[Saved entries]
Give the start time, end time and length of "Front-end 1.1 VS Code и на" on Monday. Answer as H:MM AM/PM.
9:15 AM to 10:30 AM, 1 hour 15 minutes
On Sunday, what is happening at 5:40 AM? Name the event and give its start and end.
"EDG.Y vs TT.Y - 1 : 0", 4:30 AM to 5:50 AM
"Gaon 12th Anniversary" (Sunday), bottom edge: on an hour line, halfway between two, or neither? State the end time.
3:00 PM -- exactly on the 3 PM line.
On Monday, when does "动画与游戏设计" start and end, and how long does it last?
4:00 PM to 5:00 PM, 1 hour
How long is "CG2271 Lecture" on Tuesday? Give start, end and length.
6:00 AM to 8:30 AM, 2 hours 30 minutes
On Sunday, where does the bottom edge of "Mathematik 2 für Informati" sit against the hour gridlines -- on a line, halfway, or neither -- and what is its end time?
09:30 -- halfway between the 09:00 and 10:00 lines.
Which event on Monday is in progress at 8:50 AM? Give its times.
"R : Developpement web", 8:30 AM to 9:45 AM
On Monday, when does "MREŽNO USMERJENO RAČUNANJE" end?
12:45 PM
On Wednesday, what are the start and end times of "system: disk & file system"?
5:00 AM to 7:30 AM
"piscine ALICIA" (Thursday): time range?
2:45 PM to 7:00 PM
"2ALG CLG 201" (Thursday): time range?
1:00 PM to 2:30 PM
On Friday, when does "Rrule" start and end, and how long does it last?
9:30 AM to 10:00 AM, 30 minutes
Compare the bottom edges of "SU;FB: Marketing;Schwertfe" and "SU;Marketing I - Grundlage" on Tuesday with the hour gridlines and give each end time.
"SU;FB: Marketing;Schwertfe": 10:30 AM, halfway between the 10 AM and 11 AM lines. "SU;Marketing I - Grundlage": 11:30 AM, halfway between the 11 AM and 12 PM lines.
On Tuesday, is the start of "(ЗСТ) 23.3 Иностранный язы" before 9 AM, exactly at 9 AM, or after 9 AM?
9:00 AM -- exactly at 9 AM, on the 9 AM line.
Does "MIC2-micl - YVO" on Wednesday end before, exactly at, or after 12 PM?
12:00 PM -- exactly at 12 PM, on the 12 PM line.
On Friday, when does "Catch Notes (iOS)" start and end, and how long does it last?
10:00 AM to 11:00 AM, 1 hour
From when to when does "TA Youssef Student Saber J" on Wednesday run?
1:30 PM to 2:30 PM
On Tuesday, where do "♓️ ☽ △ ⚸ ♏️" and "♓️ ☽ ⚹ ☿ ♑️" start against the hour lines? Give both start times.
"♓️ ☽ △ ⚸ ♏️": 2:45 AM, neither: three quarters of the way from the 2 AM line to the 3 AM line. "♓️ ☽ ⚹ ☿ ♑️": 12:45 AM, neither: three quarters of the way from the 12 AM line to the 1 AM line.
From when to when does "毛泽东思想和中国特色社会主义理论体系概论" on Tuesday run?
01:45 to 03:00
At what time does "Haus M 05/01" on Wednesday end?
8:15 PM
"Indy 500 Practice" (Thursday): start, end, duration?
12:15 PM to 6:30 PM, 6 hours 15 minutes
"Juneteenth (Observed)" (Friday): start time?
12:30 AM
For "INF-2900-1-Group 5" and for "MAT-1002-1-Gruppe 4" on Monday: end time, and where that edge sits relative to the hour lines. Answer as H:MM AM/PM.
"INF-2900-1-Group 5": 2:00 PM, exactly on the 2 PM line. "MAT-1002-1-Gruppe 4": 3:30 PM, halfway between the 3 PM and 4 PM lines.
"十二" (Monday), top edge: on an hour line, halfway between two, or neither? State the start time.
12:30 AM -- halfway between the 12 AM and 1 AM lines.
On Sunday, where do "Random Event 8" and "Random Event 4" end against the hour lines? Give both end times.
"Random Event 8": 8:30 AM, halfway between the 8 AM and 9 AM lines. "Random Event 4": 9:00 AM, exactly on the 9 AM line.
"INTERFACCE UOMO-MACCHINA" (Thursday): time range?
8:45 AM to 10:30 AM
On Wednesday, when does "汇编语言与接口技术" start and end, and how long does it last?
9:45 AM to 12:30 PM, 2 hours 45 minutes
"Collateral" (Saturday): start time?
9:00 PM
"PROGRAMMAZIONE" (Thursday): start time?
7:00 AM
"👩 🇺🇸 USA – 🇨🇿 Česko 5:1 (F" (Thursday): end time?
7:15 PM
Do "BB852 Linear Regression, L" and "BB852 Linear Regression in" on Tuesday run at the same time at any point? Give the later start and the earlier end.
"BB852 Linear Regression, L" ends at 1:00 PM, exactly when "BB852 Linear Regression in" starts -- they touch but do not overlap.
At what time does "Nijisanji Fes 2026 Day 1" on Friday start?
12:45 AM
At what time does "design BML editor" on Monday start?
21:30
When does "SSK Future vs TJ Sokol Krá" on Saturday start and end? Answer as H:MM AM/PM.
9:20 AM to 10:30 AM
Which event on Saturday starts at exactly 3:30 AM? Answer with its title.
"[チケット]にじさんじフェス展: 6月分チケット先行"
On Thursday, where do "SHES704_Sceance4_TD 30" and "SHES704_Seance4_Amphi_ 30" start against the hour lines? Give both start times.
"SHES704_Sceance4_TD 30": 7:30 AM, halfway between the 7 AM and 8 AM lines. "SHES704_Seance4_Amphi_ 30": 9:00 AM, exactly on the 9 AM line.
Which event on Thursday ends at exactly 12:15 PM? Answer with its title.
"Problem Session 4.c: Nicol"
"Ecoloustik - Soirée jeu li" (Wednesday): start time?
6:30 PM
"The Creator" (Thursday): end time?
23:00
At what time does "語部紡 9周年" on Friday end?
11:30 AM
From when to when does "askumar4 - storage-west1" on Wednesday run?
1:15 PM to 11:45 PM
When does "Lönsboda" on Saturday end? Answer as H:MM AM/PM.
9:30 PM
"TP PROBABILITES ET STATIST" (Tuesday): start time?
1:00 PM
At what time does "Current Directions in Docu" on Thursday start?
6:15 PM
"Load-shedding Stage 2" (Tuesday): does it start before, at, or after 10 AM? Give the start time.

Work instructions: Convert the entries above into a Markdown table with the columns "Row" and "Entry line," putting each non-blank line in its own row, numbered in order.

Solution to the problem:
| Row | Entry line |
|---|---|
| 1 | Give the start time, end time and length of "Front-end 1.1 VS Code и на" on Monday. Answer as H:MM AM/PM. |
| 2 | 9:15 AM to 10:30 AM, 1 hour 15 minutes |
| 3 | On Sunday, what is happening at 5:40 AM? Name the event and give its start and end. |
| 4 | "EDG.Y vs TT.Y - 1 : 0", 4:30 AM to 5:50 AM |
| 5 | "Gaon 12th Anniversary" (Sunday), bottom edge: on an hour line, halfway between two, or neither? State the end time. |
| 6 | 3:00 PM -- exactly on the 3 PM line. |
| 7 | On Monday, when does "动画与游戏设计" start and end, and how long does it last? |
| 8 | 4:00 PM to 5:00 PM, 1 hour |
| 9 | How long is "CG2271 Lecture" on Tuesday? Give start, end and length. |
| 10 | 6:00 AM to 8:30 AM, 2 hours 30 minutes |
| 11 | On Sunday, where does the bottom edge of "Mathematik 2 für Informati" sit against the hour gridlines -- on a line, halfway, or neither -- and what is its end time? |
| 12 | 09:30 -- halfway between the 09:00 and 10:00 lines. |
| 13 | Which event on Monday is in progress at 8:50 AM? Give its times. |
| 14 | "R : Developpement web", 8:30 AM to 9:45 AM |
| 15 | On Monday, when does "MREŽNO USMERJENO RAČUNANJE" end? |
| 16 | 12:45 PM |
| 17 | On Wednesday, what are the start and end times of "system: disk & file system"? |
| 18 | 5:00 AM to 7:30 AM |
| 19 | "piscine ALICIA" (Thursday): time range? |
| 20 | 2:45 PM to 7:00 PM |
| 21 | "2ALG CLG 201" (Thursday): time range? |
| 22 | 1:00 PM to 2:30 PM |
| 23 | On Friday, when does "Rrule" start and end, and how long does it last? |
| 24 | 9:30 AM to 10:00 AM, 30 minutes |
| 25 | Compare the bottom edges of "SU;FB: Marketing;Schwertfe" and "SU;Marketing I - Grundlage" on Tuesday with the hour gridlines and give each end time. |
| 26 | "SU;FB: Marketing;Schwertfe": 10:30 AM, halfway between the 10 AM and 11 AM lines. "SU;Marketing I - Grundlage": 11:30 AM, halfway between the 11 AM and 12 PM lines. |
| 27 | On Tuesday, is the start of "(ЗСТ) 23.3 Иностранный язы" before 9 AM, exactly at 9 AM, or after 9 AM? |
| 28 | 9:00 AM -- exactly at 9 AM, on the 9 AM line. |
| 29 | Does "MIC2-micl - YVO" on Wednesday end before, exactly at, or after 12 PM? |
| 30 | 12:00 PM -- exactly at 12 PM, on the 12 PM line. |
| 31 | On Friday, when does "Catch Notes (iOS)" start and end, and how long does it last? |
| 32 | 10:00 AM to 11:00 AM, 1 hour |
| 33 | From when to when does "TA Youssef Student Saber J" on Wednesday run? |
| 34 | 1:30 PM to 2:30 PM |
| 35 | On Tuesday, where do "♓️ ☽ △ ⚸ ♏️" and "♓️ ☽ ⚹ ☿ ♑️" start against the hour lines? Give both start times. |
| 36 | "♓️ ☽ △ ⚸ ♏️": 2:45 AM, neither: three quarters of the way from the 2 AM line to the 3 AM line. "♓️ ☽ ⚹ ☿ ♑️": 12:45 AM, neither: three quarters of the way from the 12 AM line to the 1 AM line. |
| 37 | From when to when does "毛泽东思想和中国特色社会主义理论体系概论" on Tuesday run? |
| 38 | 01:45 to 03:00 |
| 39 | At what time does "Haus M 05/01" on Wednesday end? |
| 40 | 8:15 PM |
| 41 | "Indy 500 Practice" (Thursday): start, end, duration? |
| 42 | 12:15 PM to 6:30 PM, 6 hours 15 minutes |
| 43 | "Juneteenth (Observed)" (Friday): start time? |
| 44 | 12:30 AM |
| 45 | For "INF-2900-1-Group 5" and for "MAT-1002-1-Gruppe 4" on Monday: end time, and where that edge sits relative to the hour lines. Answer as H:MM AM/PM. |
| 46 | "INF-2900-1-Group 5": 2:00 PM, exactly on the 2 PM line. "MAT-1002-1-Gruppe 4": 3:30 PM, halfway between the 3 PM and 4 PM lines. |
| 47 | "十二" (Monday), top edge: on an hour line, halfway between two, or neither? State the start time. |
| 48 | 12:30 AM -- halfway between the 12 AM and 1 AM lines. |
| 49 | On Sunday, where do "Random Event 8" and "Random Event 4" end against the hour lines? Give both end times. |
| 50 | "Random Event 8": 8:30 AM, halfway between the 8 AM and 9 AM lines. "Random Event 4": 9:00 AM, exactly on the 9 AM line. |
| 51 | "INTERFACCE UOMO-MACCHINA" (Thursday): time range? |
| 52 | 8:45 AM to 10:30 AM |
| 53 | On Wednesday, when does "汇编语言与接口技术" start and end, and how long does it last? |
| 54 | 9:45 AM to 12:30 PM, 2 hours 45 minutes |
| 55 | "Collateral" (Saturday): start time? |
| 56 | 9:00 PM |
| 57 | "PROGRAMMAZIONE" (Thursday): start time? |
| 58 | 7:00 AM |
| 59 | "👩 🇺🇸 USA – 🇨🇿 Česko 5:1 (F" (Thursday): end time? |
| 60 | 7:15 PM |
| 61 | Do "BB852 Linear Regression, L" and "BB852 Linear Regression in" on Tuesday run at the same time at any point? Give the later start and the earlier end. |
| 62 | "BB852 Linear Regression, L" ends at 1:00 PM, exactly when "BB852 Linear Regression in" starts -- they touch but do not overlap. |
| 63 | At what time does "Nijisanji Fes 2026 Day 1" on Friday start? |
| 64 | 12:45 AM |
| 65 | At what time does "design BML editor" on Monday start? |
| 66 | 21:30 |
| 67 | When does "SSK Future vs TJ Sokol Krá" on Saturday start and end? Answer as H:MM AM/PM. |
| 68 | 9:20 AM to 10:30 AM |
| 69 | Which event on Saturday starts at exactly 3:30 AM? Answer with its title. |
| 70 | "[チケット]にじさんじフェス展: 6月分チケット先行" |
| 71 | On Thursday, where do "SHES704_Sceance4_TD 30" and "SHES704_Seance4_Amphi_ 30" start against the hour lines? Give both start times. |
| 72 | "SHES704_Sceance4_TD 30": 7:30 AM, halfway between the 7 AM and 8 AM lines. "SHES704_Seance4_Amphi_ 30": 9:00 AM, exactly on the 9 AM line. |
| 73 | Which event on Thursday ends at exactly 12:15 PM? Answer with its title. |
| 74 | "Problem Session 4.c: Nicol" |
| 75 | "Ecoloustik - Soirée jeu li" (Wednesday): start time? |
| 76 | 6:30 PM |
| 77 | "The Creator" (Thursday): end time? |
| 78 | 23:00 |
| 79 | At what time does "語部紡 9周年" on Friday end? |
| 80 | 11:30 AM |
| 81 | From when to when does "askumar4 - storage-west1" on Wednesday run? |
| 82 | 1:15 PM to 11:45 PM |
| 83 | When does "Lönsboda" on Saturday end? Answer as H:MM AM/PM. |
| 84 | 9:30 PM |
| 85 | "TP PROBABILITES ET STATIST" (Tuesday): start time? |
| 86 | 1:00 PM |
| 87 | At what time does "Current Directions in Docu" on Thursday start? |
| 88 | 6:15 PM |
| 89 | "Load-shedding Stage 2" (Tuesday): does it start before, at, or after 10 AM? Give the start time. |